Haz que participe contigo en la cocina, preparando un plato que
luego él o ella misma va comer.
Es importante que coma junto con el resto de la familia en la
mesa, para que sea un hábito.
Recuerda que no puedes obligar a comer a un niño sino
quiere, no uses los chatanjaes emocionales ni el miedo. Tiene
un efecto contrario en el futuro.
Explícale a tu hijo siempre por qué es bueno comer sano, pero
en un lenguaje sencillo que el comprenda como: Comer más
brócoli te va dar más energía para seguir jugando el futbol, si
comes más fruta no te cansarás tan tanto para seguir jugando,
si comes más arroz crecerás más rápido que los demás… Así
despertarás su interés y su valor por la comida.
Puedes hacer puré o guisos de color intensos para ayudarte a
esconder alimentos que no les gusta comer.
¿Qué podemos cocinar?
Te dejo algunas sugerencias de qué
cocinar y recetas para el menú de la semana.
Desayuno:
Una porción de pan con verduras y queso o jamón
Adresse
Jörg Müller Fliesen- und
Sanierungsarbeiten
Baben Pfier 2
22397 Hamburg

************

Requirement:
Copy every line from the entries that contains the word "cocinar".

Answer for this exercise:
¿Qué podemos cocinar?
cocinar y recetas para el menú de la semana.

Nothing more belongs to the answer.